Here, we provide a simple approach based on the well-known Moran's I statistics <https://en.wikipedia.org/wiki/Moran%27s_I>_ which is in fact used also as a baseline method in the spatially variable gene papers listed above. The function in Squidpy is called squidpy.gr.spatial_autocorr(), and returns both test statistics and adjusted p-values in anndata.AnnData.var slot. For time reasons, we will evaluate a subset of the highly variable genes only.

genes = adata[:, adata.var.highly_variable].var_names.values[:1000]
sq.gr.spatial_autocorr(
    adata,
    mode="moran",
    genes=genes,
    n_perms=100,
    n_jobs=1,
)

100%|██████████| 100/100 [00:47<00:00,  2.11/s]

The results are saved in adata.uns['moranI'] slot. Genes have already been sorted by Moran’s I statistic.

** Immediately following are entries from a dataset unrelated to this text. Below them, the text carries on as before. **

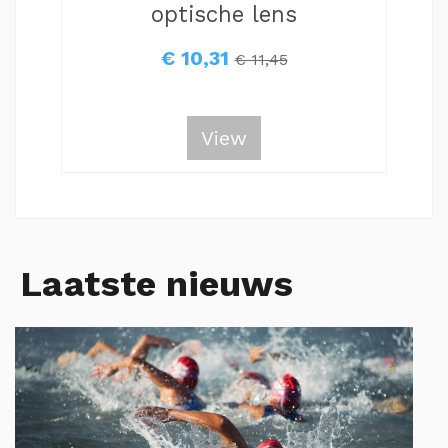
optische lens
€ 10,31
€ 11,45
View
Laatste nieuws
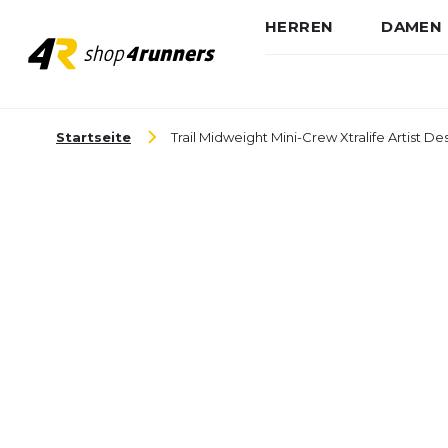
HERREN
DAMEN
Zum Inhalt springen
Startseite
Trail Midweight Mini-Crew Xtralife Artist D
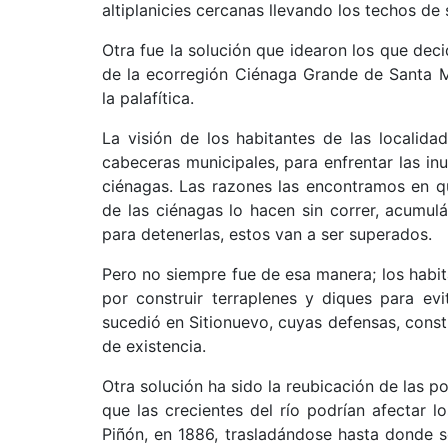
altiplanicies cercanas llevando los techos d
Otra fue la solución que idearon los que de
de la ecorregión Ciénaga Grande de Santa 
la palafítica.
La visión de los habitantes de las localida
cabeceras municipales, para enfrentar las inu
ciénagas. Las razones las encontramos en qu
de las ciénagas lo hacen sin correr, acumul
para detenerlas, estos van a ser superados.
Pero no siempre fue de esa manera; los habita
por construir terraplenes y diques para ev
sucedió en Sitionuevo, cuyas defensas, constr
de existencia.
Otra solución ha sido la reubicación de las p
que las crecientes del río podrían afectar 
Piñón, en 1886, trasladándose hasta donde s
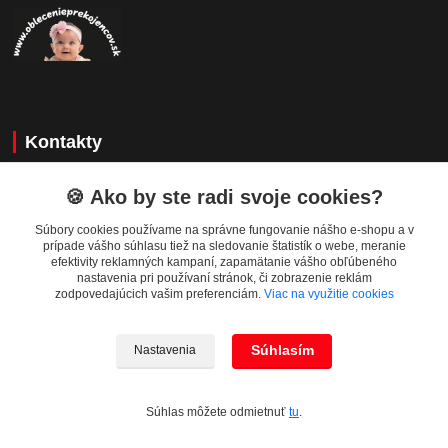
Kontakty
Zákaznícka podpora
🍪 Ako by ste radi svoje cookies?
+421 908 479 200
Súbory cookies používame na správne fungovanie nášho e-shopu a v
info@ludovymotiv.sk
prípade vášho súhlasu tiež na sledovanie štatistík o webe, meranie
efektivity reklamných kampaní, zapamätanie vášho obľúbeného
nastavenia pri používaní stránok, či zobrazenie reklám
zodpovedajúcich vašim preferenciám.
Viac na využitie cookies
Súhlasím
Nastavenia
© 2019-2026 www.ludovymotiv.sk Všetky práva vyhradené. Ing. Dominika
Dvorščáková, Za vodou 1388/12, 064 01 Stará Ľubovňa, info@ludovymotiv.sk
Súhlas môžete odmietnuť
tu
.
Vytvorené na
Eshop-rychlo.sk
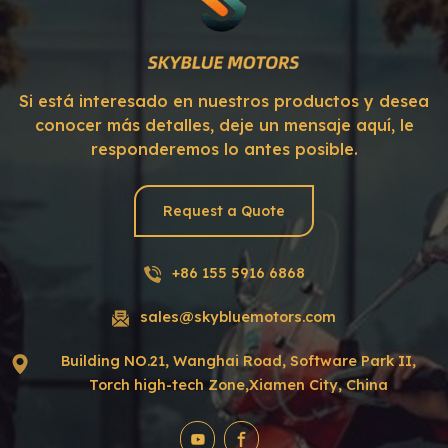
Si está interesado en nuestros productos y desea
conocer más detalles, deje un mensaje aquí, le
responderemos lo antes posible.
Request a Quote
+86 155 5916 6868
sales@skybluemotors.com
Building NO.21, Wanghai Road, Software Park II,
Torch high-tech Zone,Xiamen City, China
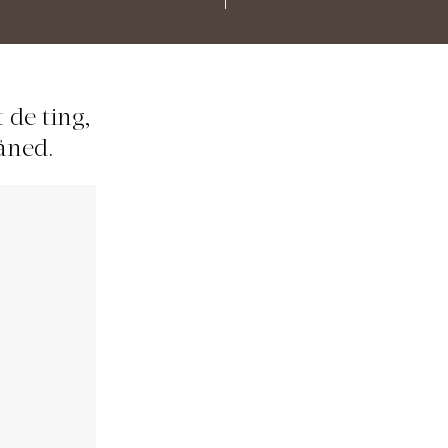
 de ting,
åned.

adata.uns["moranI"].head(10)

	I	var_norm	pval_sim	var_sim	pval_sim_fdr_bh
Olfm1	0.763291	0.000131	0.009901	0.000220	0.011648
Plp1	0.747660	0.000131	0.009901	0.000268	0.011648
Itpka	0.727076	0.000131	0.009901	0.000216	0.011648
Snap25	0.720987	0.000131	0.009901	0.000237	0.011648
Nnat	0.708637	0.000131	0.009901	0.000282	0.011648
Ppp3ca	0.693320	0.000131	0.009901	0.000232	0.011648
Chn1	0.684957	0.000131	0.009901	0.000281	0.011648
Mal	0.679775	0.000131	0.009901	0.000293	0.011648
Tmsb4x	0.676719	0.000131	0.009901	0.000246	0.011648
Cldn11	0.674110	0.000131	0.009901	0.000270	0.011648

We can select few genes and visualize their expression levels in the tissue with squidpy.pl.spatial_scatter().

sq.pl.spatial_scatter(adata, color=["Olfm1", "Plp1", "Itpka", "cluster"])

../../_images/8bcda692f6e386cca94e609cca2a1a91357b42e7b0f6f017cf6af1ffb7f8e94f.png

Interestingly, some of these genes seems to be related to the pyramidal layers and the fiber tract.